I'm sure provisioining resources within the supplied hardware would be fast as any, and maintains privacy by default for apps where others can charge up to $40/hour/instance


This is the key thing. Previous to 'cloud' as a customer, you'd pre-pay for X amount of rack space, plus energy usage, and if not providing your own kit, X amount of hardware. And then there was the separate billing for management (basically hands-on reboots, or kit recabling). Then there was the (often separate) arrangement for secure network access from your offices to the data centres.

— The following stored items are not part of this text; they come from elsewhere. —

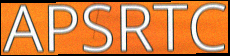
APSRTC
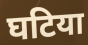
घटिया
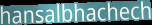
hansalbhachech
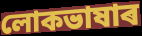
লোকভাষাৰ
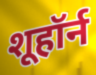
शूहॉर्न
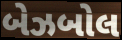
બેઝબોલ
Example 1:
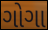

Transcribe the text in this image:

ગોગા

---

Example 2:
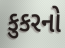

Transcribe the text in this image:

કુકરનો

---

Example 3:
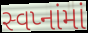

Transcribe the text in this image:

સ્વપ્નાંમાં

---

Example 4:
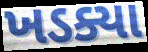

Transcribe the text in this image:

ખડક્યા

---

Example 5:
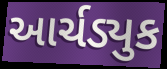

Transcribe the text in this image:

આર્ચડ્યુક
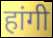
हांगी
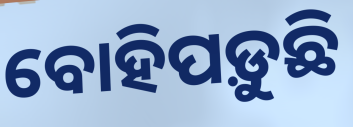
ବୋହିପଡ଼ୁଛି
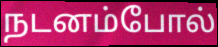
நடனம்போல்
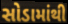
સોડામાંથી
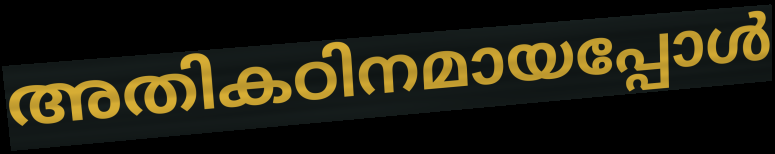
അതികഠിനമായപ്പോൾ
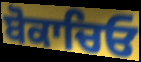
ਬੋਕਾਚਿਓ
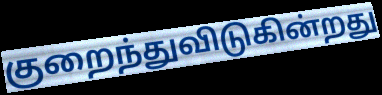
குறைந்துவிடுகின்றது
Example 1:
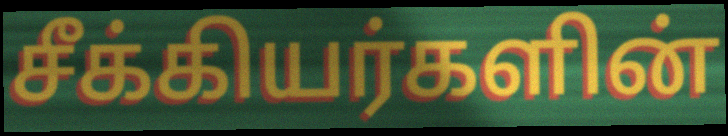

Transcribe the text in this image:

சீக்கியர்களின்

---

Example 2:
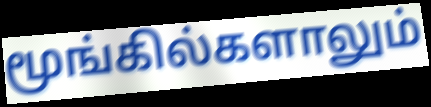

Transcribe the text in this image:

மூங்கில்களாலும்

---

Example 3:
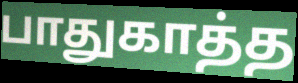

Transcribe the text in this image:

பாதுகாத்த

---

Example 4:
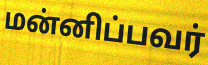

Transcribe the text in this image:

மன்னிப்பவர்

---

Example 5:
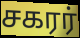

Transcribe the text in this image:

சகரர்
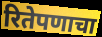
रितेपणाचा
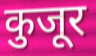
कुजूर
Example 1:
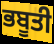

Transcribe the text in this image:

ਭਬੂਤੀ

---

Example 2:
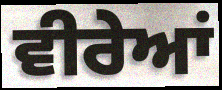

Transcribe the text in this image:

ਵੀਰੇਆਂ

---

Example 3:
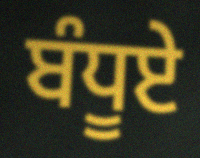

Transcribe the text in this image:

ਬੰਧੂਏ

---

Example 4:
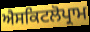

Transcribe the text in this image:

ਐਸਕਿਟਲੋਪ੍ਰਾਮ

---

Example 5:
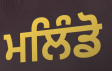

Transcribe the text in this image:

Cloud got rid of all of that. These days you sign a contract, and cherry pick what resources you need from a shopping list, and it's all provisioned in the background, and then deprovisioned when you don't need it anymore. Behind the scenes its all the same stuff it used to be, but now it's all wrapped up in a single service.

Companies love cloud because it means they no longer need a large infrastructure team to manage the server stuff which is a saving, along with the more fluid pricing model - also a saving.


And that's just if you were a real business. If you were just a little guy trying to build stuff for fun, you had to run a server at home or buy a shell somewhere that would let you run your services.


>I just want to do my job, not relearn a language I’ve used for 20 years.

Good thing is you usually don't have to, languages like php really try and makntain backwards compatability, so you _can_ keep doing what you're doing.

Even with some changes, companies rarely ride the wave and come onboard much later when major issues have been ironed out. Hell, there are PHP4 apps still out there


But that's a problem: it maintains backwards compatability with a LOT of well known problems/inconsistencies while introducing more features/inconsistencies for which you can just hope they don't mess up this time. It's a bit of good and a lot of bad from both worlds. I'm just so glad I don't have to use PHP anymore and no amount of a swine's make up will change this.